As described above, according to the present invention, (there is little risk of balloon collapse or rupture during rune inflation, the natural movement of the observation object is not inhibited, and the formation of blood clots on the surface of the rune is avoided). Thus, a scope can be obtained that allows for a relatively small outer diameter.

In the above embodiments, an optical fiber is used as a light guide for transmitting illumination light, but a transparent plastic material such as PMMA, polystyrene, or polycarbonate provided on the outside of an image fiber may also be used as a light guide.

In addition, although the above embodiments have been specifically described in relation to a scope for intracardiac observation, the present invention is not limited to this, but is applicable to a wide range of internal observation scopes such as blood vessels, as well as for crude oil and medicine. It can also be applied to industrial fiberscopes for observing internal walls of tanks and tubes in highly concentrated liquids.

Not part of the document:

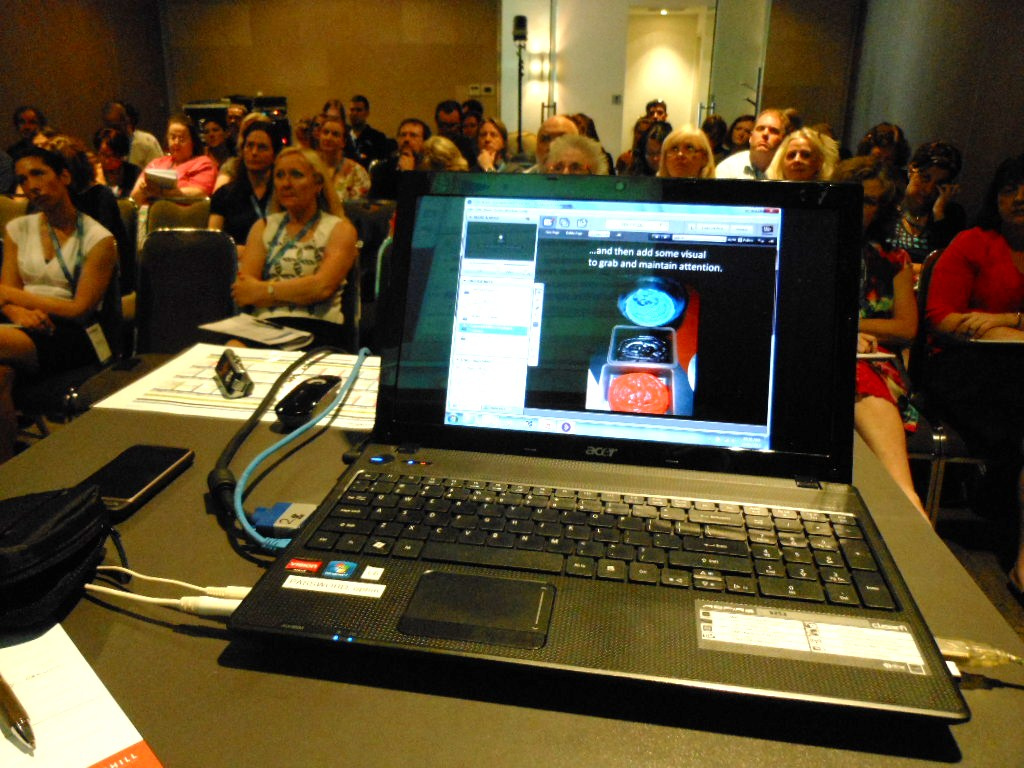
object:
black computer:
[370, 171, 862, 485]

[Brief explanation of the drawing]

Fig. 1 is a schematic diagram showing a conventional example of a fiber scope using a balloon method, Fig. 2 is a partial diagram showing a conventional example of a fiber scope using a flash method, and Fig. 6 shows the fiber path hoop of Figs. 1 and 2. A cross-sectional view of the biological insertion part of
FIG. 4 is a schematic diagram showing a structural example of a fiber scope according to the present invention, FIG. 5 is an enlarged side view showing the tip of the fiber scope shown in FIG. 4, and FIG. FIG. 1... Flexible tube 6... Light source 5... Cardiac chamber 7... Blood vessel wall 9...
...Optical fiber 11...Image receiving adapter 16...Image fiber 15...
・Blood 17.22...Syringe 19...
...Balloon 20...Opening'
21...Flash 23a...Transparent fluid passage 23b...Transparent liquid passage Patent applicant
Inoue consumption mulberry wood
- (4 other people)

Claims (1)

[Claims] (1) An illumination light transmission path, an image transmission path, and a transparent fluid path are provided in parallel in the iU flexible tube, and the tip portions of the transparent fluid path, the illumination light transmission path, and the image transmission path are provided. In a fiberscope in which an inflatable transparent balloon is formed in communication to cover the opaque liquid to secure a field of view in an opaque liquid, the flexible tube has an illumination light transmission path, an image transmission path, and a transparent fluid path parallel to each other. Provide one transparent liquid passage,
A fiberscope characterized in that a flash opening at the tip of the transparent liquid passage is opened outside the balloon at the tip of the fiberscope. (2) The first method using an image fiber as an image transmission path
Section Fiberscope. (3) The fiberscope according to item 1, which uses a single-core or multi-core optical fiber as the illumination light transmission path. (4) The fiber scope according to item 2, which uses a transparent plastic material such as PMMA, polystyrene, or polycarbonate provided outside the image fiber as an illumination light transmission path. (5) The fiberscope according to item 1, wherein the transparent fluid for balloon inflation is carbon dioxide gas or physiological saline. (6) The fiberscope according to item 1, in which physiological saline is used as the transparent liquid. (Force) The fiberscope of Paragraph 1, where the fiberscope is a fiberscope for observing cardiac and vascular internal structures in a living body. (8) The fiberscope is a fiberscope for observing inside a tank or pipe filled with opaque liquid. The fiber scope of the first term.